_Instructions for the task_. In the wiggly triangles solution below, write out word for word the stretch from "which gives" to "just plain impossible.".

_Document_.

<
Back to the problem

Home
# Solutions for the Right Wiggly Triangles

## Part 1

Suppose there are
- t right wiggly triangles in the circle
- p points inside the circle but not on the outside where the triangles meet
- q points on the circle itself (and therefore also q lines)
- e edges inside the circle - not counting the q on the outside

Then we have:
- Number of faces = t+1 including the outside
- Number of edges = e+q
- Number of vertices = p+q

Firstly add up the angles of the triangles. It is 180° per triangle.
Also it is 360° per interior point and 180° for each on the
circle.
180t = 360p + 180q

or simplifying
t = 2p + q

Now count the total number of sides of the triangles. Each interior
side is on two triangles whereas those on the circle are only on
one triangle.
3t = 2e + q

Subtracting the previous equation t=2p+q from this gives;
2t = 2e - 2p

Which is the same as
t + p = e

However by Euler's formula F+E=V+2 therefore
t+1 + p+q = e+q + 2

which gives
t + p = e + 1

and subtracting t+p=e from this gives the classical contradiction
0 = 1

QED we can't divide up a circle into right wiggly triangles,
it is just plain impossible.

## Part 2

You'll like this (not a lot!).
A single right wiggly triangle is sufficient. The sides AB and BC
are bent back on themselves so corners A, B and C all
meet at a point. AC forms the outside of the circle. Angles A+B+C
make up 180°.

_Entries supplied_.
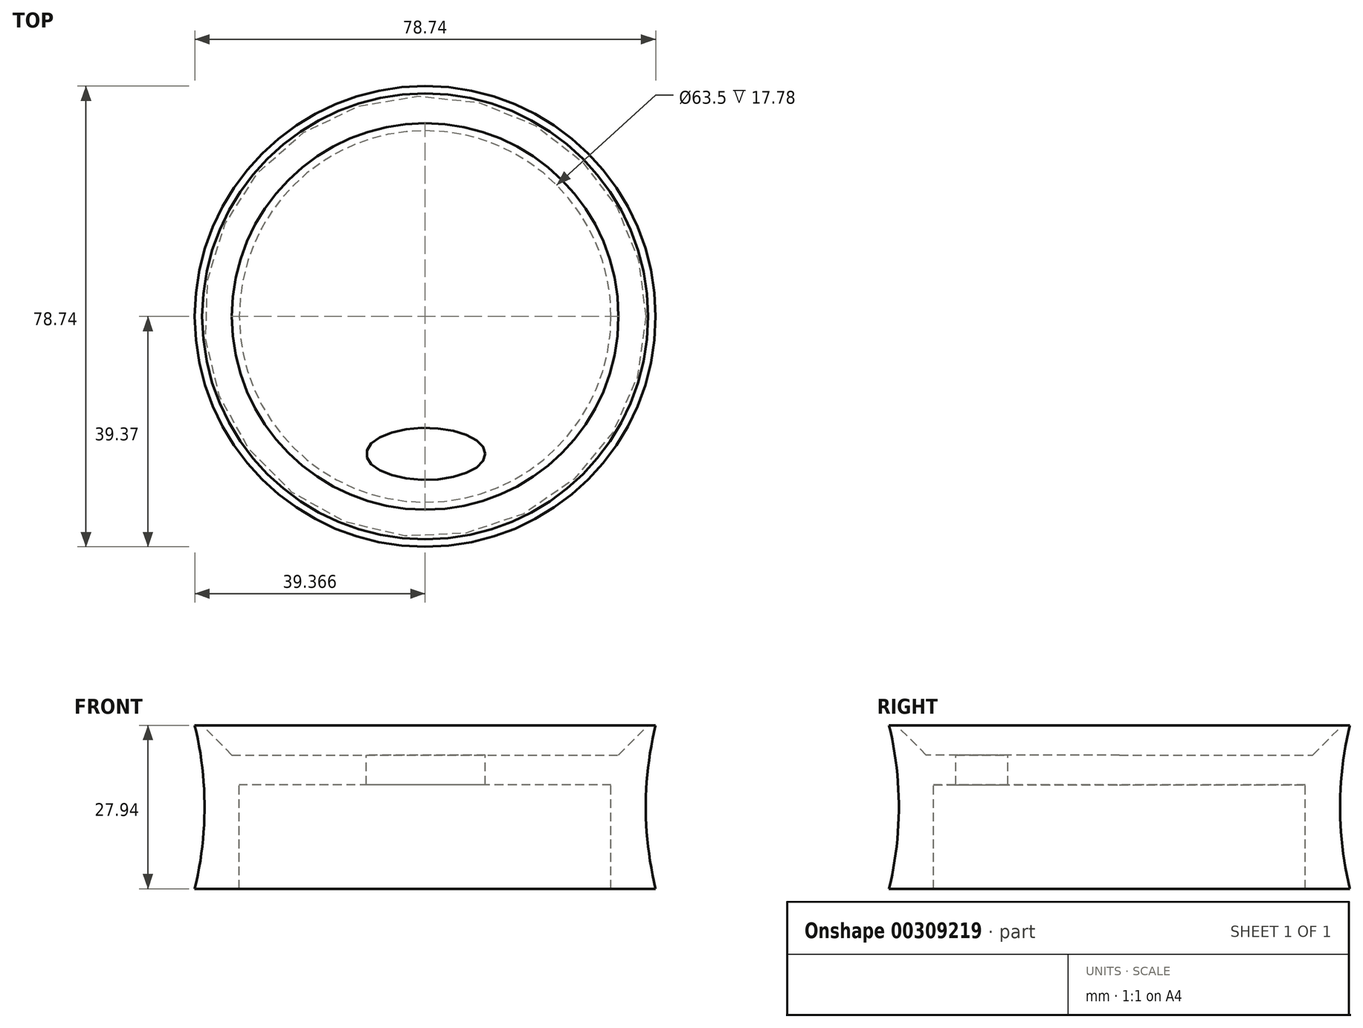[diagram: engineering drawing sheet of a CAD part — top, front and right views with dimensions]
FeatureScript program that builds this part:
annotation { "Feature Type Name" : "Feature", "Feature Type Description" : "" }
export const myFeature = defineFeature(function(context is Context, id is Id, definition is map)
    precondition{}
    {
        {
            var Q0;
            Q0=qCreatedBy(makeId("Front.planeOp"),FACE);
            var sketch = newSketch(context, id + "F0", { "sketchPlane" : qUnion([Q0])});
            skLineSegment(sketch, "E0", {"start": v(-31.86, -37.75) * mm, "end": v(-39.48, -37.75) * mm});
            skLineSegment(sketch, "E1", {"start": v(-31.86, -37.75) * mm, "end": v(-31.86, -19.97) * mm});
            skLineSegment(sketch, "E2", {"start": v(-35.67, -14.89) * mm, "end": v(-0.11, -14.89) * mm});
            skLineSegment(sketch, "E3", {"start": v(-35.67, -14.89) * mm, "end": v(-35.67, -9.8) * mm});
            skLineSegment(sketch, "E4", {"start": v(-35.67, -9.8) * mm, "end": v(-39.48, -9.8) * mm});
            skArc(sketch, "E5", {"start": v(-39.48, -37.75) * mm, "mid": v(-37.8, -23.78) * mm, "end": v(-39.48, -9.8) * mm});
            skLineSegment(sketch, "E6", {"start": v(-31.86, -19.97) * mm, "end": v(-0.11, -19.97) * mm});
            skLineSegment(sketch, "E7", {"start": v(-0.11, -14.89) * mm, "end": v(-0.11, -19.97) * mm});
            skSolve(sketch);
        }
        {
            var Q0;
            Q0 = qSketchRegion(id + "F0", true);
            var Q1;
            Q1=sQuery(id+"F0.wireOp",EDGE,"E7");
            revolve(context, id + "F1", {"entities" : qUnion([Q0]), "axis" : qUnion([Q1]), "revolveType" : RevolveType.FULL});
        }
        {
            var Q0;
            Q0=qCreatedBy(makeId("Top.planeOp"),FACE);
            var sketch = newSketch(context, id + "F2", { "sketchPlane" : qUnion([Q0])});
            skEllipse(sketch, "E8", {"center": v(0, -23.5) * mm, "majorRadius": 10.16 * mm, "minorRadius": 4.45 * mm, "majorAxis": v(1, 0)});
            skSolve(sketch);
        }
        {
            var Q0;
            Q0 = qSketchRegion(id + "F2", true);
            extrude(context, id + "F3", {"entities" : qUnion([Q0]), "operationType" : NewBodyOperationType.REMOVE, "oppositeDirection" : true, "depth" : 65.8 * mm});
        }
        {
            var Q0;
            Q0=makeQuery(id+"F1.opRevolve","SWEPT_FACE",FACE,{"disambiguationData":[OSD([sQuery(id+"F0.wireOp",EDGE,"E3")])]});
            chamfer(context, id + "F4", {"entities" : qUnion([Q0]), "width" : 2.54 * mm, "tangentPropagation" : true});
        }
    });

...

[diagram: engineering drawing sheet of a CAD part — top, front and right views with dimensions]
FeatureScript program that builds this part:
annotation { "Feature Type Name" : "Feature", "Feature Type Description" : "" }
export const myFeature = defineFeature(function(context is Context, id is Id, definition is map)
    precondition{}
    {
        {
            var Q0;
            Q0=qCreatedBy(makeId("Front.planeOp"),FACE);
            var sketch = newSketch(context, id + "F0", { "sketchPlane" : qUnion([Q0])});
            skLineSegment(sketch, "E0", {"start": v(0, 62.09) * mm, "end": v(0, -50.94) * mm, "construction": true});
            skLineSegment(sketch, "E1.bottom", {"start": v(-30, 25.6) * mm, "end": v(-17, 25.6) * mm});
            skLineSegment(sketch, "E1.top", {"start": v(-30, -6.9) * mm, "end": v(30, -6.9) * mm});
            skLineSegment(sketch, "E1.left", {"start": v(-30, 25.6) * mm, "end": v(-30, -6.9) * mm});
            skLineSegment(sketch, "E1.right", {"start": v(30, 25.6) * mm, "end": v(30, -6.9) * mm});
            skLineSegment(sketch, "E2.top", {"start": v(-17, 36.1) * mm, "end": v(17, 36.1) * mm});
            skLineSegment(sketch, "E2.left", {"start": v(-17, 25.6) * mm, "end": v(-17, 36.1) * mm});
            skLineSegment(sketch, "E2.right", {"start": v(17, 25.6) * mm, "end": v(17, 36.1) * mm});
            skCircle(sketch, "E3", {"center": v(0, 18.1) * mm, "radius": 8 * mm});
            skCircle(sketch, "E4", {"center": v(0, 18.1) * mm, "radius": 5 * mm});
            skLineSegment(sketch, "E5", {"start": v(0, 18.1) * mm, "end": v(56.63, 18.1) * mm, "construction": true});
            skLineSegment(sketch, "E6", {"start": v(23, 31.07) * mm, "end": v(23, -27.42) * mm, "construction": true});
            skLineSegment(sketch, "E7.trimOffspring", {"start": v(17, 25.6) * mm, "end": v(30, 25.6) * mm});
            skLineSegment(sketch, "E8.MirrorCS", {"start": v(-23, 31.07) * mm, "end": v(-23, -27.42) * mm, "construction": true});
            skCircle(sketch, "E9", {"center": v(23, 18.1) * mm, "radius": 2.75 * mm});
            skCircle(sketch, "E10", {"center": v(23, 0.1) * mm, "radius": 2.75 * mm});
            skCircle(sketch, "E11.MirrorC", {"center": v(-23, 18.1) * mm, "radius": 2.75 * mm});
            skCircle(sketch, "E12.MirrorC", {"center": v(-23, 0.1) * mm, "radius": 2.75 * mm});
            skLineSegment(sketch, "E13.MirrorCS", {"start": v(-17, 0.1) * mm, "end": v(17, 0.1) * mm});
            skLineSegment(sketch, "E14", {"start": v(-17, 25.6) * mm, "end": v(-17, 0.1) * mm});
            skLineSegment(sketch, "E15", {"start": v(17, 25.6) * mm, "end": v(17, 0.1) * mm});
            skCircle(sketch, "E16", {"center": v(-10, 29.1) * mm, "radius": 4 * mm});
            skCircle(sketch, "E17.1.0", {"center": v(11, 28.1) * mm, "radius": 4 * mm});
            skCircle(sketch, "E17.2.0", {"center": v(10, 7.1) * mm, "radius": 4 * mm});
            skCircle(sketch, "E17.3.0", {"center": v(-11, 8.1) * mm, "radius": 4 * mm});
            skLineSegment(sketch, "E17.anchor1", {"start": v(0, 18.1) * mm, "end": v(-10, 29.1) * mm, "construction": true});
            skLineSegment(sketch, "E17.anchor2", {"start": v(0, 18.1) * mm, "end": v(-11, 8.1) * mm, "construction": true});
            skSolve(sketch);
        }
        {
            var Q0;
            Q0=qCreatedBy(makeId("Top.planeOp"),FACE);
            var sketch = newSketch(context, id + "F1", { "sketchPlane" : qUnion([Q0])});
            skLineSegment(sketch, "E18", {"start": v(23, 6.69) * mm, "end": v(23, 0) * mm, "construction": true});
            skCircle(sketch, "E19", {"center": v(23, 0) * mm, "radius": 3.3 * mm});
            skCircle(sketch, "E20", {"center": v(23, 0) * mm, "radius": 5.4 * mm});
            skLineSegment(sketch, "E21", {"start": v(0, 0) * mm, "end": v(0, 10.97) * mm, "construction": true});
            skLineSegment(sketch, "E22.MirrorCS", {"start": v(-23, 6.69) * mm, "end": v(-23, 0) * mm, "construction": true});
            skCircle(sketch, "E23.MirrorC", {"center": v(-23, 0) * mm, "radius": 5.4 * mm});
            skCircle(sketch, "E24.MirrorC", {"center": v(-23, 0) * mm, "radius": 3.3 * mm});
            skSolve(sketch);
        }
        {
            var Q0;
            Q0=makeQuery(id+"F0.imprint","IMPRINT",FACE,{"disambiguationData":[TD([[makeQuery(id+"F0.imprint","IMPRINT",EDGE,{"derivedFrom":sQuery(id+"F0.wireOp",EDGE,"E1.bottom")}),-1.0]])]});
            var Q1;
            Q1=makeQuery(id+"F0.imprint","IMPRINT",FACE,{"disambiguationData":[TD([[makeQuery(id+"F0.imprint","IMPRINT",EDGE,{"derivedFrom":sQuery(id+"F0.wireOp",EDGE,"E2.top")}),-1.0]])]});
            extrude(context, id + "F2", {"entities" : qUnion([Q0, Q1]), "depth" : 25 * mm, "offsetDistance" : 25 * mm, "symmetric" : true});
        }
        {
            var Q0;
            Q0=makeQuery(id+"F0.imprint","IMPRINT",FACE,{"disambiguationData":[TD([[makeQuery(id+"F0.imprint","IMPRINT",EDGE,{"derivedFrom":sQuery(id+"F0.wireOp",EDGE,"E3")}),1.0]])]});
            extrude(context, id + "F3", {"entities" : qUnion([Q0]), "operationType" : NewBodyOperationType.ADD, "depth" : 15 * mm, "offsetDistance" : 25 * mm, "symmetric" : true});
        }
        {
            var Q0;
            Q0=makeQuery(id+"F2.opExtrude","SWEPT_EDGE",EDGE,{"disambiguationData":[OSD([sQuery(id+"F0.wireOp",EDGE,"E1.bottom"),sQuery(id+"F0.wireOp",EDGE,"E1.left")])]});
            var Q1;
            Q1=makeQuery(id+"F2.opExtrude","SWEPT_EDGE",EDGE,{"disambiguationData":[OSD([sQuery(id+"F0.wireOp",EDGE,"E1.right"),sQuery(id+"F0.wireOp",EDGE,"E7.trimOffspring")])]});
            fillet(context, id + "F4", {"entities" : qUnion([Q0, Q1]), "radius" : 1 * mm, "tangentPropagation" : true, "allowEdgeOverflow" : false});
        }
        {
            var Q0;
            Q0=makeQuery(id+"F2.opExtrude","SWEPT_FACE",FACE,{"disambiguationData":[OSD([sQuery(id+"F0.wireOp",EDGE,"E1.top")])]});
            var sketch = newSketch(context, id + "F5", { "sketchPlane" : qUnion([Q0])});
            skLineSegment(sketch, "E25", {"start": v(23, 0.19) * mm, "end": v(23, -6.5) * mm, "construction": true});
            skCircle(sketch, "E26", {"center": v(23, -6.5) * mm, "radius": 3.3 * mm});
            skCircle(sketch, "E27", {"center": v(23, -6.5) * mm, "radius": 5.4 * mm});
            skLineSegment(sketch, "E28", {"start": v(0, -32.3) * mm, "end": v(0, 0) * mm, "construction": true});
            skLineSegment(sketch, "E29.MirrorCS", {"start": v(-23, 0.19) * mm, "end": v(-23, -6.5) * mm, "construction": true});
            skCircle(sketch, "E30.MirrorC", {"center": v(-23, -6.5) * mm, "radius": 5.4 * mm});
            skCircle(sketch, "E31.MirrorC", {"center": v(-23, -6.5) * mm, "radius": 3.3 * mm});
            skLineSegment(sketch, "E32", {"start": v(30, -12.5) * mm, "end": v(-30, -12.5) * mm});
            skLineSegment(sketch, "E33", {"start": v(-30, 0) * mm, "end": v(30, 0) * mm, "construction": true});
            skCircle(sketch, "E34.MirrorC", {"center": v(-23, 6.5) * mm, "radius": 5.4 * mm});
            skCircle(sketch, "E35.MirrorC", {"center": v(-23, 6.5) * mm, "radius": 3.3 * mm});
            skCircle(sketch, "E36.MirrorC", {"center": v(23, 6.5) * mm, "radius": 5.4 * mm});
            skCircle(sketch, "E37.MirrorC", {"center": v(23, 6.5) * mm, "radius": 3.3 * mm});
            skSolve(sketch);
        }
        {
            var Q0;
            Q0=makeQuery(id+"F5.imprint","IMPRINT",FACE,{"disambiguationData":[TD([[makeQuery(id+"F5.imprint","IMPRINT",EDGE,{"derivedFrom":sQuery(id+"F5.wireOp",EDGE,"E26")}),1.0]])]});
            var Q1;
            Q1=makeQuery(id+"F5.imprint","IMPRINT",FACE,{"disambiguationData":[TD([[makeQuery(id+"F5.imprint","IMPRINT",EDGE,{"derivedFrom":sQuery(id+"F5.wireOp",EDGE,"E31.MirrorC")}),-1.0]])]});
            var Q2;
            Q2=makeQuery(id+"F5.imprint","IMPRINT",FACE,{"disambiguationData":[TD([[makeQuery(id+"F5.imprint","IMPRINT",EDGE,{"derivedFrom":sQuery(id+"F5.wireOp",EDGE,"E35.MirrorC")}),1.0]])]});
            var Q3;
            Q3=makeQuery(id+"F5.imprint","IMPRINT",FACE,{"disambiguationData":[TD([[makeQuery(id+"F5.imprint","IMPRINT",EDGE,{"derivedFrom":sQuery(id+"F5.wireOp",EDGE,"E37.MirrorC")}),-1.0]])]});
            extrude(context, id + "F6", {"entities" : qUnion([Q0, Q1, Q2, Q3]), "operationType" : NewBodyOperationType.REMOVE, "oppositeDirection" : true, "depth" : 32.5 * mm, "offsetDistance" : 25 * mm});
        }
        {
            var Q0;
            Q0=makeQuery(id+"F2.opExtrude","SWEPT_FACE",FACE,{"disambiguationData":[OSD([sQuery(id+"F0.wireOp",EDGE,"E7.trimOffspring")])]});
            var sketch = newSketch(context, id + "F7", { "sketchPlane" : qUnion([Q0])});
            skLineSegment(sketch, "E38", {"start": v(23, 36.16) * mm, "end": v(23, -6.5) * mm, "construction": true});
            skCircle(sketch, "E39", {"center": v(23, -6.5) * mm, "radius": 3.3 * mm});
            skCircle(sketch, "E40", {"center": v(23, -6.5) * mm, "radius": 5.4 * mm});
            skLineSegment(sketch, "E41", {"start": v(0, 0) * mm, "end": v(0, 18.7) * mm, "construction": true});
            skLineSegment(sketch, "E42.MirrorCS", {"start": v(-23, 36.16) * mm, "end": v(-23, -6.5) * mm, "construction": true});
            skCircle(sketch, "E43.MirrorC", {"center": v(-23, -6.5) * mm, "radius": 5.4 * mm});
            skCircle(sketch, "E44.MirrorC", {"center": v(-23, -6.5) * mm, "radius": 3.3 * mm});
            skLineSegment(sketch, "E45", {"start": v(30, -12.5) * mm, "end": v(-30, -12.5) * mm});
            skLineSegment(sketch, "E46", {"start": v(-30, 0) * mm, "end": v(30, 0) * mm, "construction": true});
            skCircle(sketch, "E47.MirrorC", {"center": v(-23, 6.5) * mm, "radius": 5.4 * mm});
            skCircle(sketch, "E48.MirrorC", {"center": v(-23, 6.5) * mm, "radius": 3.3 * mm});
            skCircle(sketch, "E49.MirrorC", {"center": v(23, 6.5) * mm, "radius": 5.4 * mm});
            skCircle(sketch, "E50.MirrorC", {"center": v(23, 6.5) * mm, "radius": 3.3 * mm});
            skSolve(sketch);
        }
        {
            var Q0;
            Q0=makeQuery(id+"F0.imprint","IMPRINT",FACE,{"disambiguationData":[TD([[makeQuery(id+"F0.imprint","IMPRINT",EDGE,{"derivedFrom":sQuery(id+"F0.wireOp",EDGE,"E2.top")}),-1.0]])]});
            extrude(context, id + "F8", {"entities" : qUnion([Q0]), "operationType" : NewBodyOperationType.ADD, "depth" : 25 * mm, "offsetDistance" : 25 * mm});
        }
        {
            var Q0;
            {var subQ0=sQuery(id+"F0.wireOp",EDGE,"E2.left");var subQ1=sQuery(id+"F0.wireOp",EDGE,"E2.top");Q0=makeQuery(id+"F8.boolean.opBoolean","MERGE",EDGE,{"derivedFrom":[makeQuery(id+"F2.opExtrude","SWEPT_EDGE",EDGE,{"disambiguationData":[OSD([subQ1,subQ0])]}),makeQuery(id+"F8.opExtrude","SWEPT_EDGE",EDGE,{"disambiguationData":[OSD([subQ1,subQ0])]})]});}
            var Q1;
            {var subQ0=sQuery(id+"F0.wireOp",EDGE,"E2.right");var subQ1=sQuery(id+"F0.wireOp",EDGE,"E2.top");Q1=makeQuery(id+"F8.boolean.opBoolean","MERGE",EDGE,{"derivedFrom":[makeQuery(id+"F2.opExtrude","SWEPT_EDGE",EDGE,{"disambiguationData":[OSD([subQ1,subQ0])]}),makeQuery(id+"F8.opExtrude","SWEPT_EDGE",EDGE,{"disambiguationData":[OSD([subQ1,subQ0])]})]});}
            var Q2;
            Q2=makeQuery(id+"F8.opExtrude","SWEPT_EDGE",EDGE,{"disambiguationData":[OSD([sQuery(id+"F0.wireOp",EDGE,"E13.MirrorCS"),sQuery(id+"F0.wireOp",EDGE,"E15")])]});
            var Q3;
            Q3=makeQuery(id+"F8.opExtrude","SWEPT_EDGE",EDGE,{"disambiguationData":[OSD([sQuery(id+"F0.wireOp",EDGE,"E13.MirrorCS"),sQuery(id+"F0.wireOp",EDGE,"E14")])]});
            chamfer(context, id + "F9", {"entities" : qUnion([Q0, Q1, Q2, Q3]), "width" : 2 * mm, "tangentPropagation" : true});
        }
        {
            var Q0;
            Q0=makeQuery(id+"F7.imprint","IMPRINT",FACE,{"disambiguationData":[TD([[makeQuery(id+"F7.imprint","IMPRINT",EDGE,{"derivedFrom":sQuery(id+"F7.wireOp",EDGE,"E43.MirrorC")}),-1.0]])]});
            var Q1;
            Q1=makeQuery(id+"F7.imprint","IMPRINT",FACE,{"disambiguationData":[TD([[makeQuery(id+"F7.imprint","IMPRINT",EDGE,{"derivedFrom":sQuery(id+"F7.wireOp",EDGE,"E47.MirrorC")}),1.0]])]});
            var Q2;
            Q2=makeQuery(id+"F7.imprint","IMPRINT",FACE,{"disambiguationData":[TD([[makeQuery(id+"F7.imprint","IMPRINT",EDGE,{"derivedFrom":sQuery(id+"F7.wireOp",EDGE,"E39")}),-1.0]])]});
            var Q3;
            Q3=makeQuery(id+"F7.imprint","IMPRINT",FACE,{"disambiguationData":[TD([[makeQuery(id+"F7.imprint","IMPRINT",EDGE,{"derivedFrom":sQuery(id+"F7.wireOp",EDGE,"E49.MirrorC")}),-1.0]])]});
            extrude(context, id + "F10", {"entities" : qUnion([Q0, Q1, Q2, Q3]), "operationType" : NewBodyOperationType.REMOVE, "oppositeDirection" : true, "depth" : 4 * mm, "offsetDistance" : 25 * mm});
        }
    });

_Exercise answer_.
which gives
t + p = e + 1

and subtracting t+p=e from this gives the classical contradiction
0 = 1

QED we can't divide up a circle into right wiggly triangles,
it is just plain impossible.